Problem to work on:
In this exercise, set down every entry that follows exactly as it appears.

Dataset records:
★ ★ ★
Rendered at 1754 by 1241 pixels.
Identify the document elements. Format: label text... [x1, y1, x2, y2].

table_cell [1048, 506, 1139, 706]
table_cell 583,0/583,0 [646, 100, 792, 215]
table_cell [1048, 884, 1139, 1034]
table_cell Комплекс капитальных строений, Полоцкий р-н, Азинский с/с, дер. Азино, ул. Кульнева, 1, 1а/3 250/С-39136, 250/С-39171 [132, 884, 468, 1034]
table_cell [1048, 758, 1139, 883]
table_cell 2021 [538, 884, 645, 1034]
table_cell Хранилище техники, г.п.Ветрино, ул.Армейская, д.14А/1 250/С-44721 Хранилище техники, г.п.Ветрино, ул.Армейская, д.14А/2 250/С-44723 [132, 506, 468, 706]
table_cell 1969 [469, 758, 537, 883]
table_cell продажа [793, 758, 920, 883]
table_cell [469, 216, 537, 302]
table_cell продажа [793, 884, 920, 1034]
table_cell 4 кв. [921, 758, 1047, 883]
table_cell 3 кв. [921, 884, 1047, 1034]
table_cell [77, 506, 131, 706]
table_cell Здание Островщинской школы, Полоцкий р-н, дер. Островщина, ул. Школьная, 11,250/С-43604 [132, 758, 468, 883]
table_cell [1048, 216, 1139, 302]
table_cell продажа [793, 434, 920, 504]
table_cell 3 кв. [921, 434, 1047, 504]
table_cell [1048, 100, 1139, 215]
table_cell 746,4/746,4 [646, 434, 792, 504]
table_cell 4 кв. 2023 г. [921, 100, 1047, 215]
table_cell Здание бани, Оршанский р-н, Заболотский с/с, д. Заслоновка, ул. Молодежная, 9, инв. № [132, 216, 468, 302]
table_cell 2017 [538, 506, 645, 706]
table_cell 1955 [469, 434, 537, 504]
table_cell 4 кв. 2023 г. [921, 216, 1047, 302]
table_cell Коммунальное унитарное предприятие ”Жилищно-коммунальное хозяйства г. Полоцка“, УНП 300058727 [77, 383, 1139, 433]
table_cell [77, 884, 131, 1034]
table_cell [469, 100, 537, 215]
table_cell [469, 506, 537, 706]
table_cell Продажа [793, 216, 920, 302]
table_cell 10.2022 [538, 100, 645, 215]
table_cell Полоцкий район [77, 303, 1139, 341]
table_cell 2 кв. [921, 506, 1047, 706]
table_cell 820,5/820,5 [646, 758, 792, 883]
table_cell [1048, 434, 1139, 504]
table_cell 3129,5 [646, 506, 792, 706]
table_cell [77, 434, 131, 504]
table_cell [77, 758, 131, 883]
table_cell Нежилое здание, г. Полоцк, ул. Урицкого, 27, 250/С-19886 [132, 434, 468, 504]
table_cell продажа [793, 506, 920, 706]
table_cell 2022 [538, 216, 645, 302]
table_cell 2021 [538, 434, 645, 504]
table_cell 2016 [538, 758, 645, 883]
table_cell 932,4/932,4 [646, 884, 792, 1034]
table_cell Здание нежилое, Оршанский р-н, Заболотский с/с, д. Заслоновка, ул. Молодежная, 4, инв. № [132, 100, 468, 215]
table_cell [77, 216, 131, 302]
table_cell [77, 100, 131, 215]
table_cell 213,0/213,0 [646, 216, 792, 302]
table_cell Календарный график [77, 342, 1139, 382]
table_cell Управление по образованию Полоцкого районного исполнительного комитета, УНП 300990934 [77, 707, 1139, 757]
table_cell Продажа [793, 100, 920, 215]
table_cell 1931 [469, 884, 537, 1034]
★ ★ ★
Output below:
Rendered at 1754 by 1241 pixels.
Identify the document elements. Format: label text... [x1, y1, x2, y2].

table_cell [1048, 506, 1139, 706]
table_cell 583,0/583,0 [646, 100, 792, 215]
table_cell [1048, 884, 1139, 1034]
table_cell Комплекс капитальных строений, Полоцкий р-н, Азинский с/с, дер. Азино, ул. Кульнева, 1, 1а/3 250/С-39136, 250/С-39171 [132, 884, 468, 1034]
table_cell [1048, 758, 1139, 883]
table_cell 2021 [538, 884, 645, 1034]
table_cell Хранилище техники, г.п.Ветрино, ул.Армейская, д.14А/1 250/С-44721 Хранилище техники, г.п.Ветрино, ул.Армейская, д.14А/2 250/С-44723 [132, 506, 468, 706]
table_cell 1969 [469, 758, 537, 883]
table_cell продажа [793, 758, 920, 883]
table_cell [469, 216, 537, 302]
table_cell продажа [793, 884, 920, 1034]
table_cell 4 кв. [921, 758, 1047, 883]
table_cell 3 кв. [921, 884, 1047, 1034]
table_cell [77, 506, 131, 706]
table_cell Здание Островщинской школы, Полоцкий р-н, дер. Островщина, ул. Школьная, 11,250/С-43604 [132, 758, 468, 883]
table_cell [1048, 216, 1139, 302]
table_cell продажа [793, 434, 920, 504]
table_cell 3 кв. [921, 434, 1047, 504]
table_cell [1048, 100, 1139, 215]
table_cell 746,4/746,4 [646, 434, 792, 504]
table_cell 4 кв. 2023 г. [921, 100, 1047, 215]
table_cell Здание бани, Оршанский р-н, Заболотский с/с, д. Заслоновка, ул. Молодежная, 9, инв. № [132, 216, 468, 302]
table_cell 2017 [538, 506, 645, 706]
table_cell 1955 [469, 434, 537, 504]
table_cell 4 кв. 2023 г. [921, 216, 1047, 302]
table_cell Коммунальное унитарное предприятие ”Жилищно-коммунальное хозяйства г. Полоцка“, УНП 300058727 [77, 383, 1139, 433]
table_cell [77, 884, 131, 1034]
table_cell [469, 100, 537, 215]
table_cell [469, 506, 537, 706]
table_cell Продажа [793, 216, 920, 302]
table_cell 10.2022 [538, 100, 645, 215]
table_cell Полоцкий район [77, 303, 1139, 341]
table_cell 2 кв. [921, 506, 1047, 706]
table_cell 820,5/820,5 [646, 758, 792, 883]
table_cell [1048, 434, 1139, 504]
table_cell 3129,5 [646, 506, 792, 706]
table_cell [77, 434, 131, 504]
table_cell [77, 758, 131, 883]
table_cell Нежилое здание, г. Полоцк, ул. Урицкого, 27, 250/С-19886 [132, 434, 468, 504]
table_cell продажа [793, 506, 920, 706]
table_cell 2022 [538, 216, 645, 302]
table_cell 2021 [538, 434, 645, 504]
table_cell 2016 [538, 758, 645, 883]
table_cell 932,4/932,4 [646, 884, 792, 1034]
table_cell Здание нежилое, Оршанский р-н, Заболотский с/с, д. Заслоновка, ул. Молодежная, 4, инв. № [132, 100, 468, 215]
table_cell [77, 216, 131, 302]
table_cell [77, 100, 131, 215]
table_cell 213,0/213,0 [646, 216, 792, 302]
table_cell Календарный график [77, 342, 1139, 382]
table_cell Управление по образованию Полоцкого районного исполнительного комитета, УНП 300990934 [77, 707, 1139, 757]
table_cell Продажа [793, 100, 920, 215]
table_cell 1931 [469, 884, 537, 1034]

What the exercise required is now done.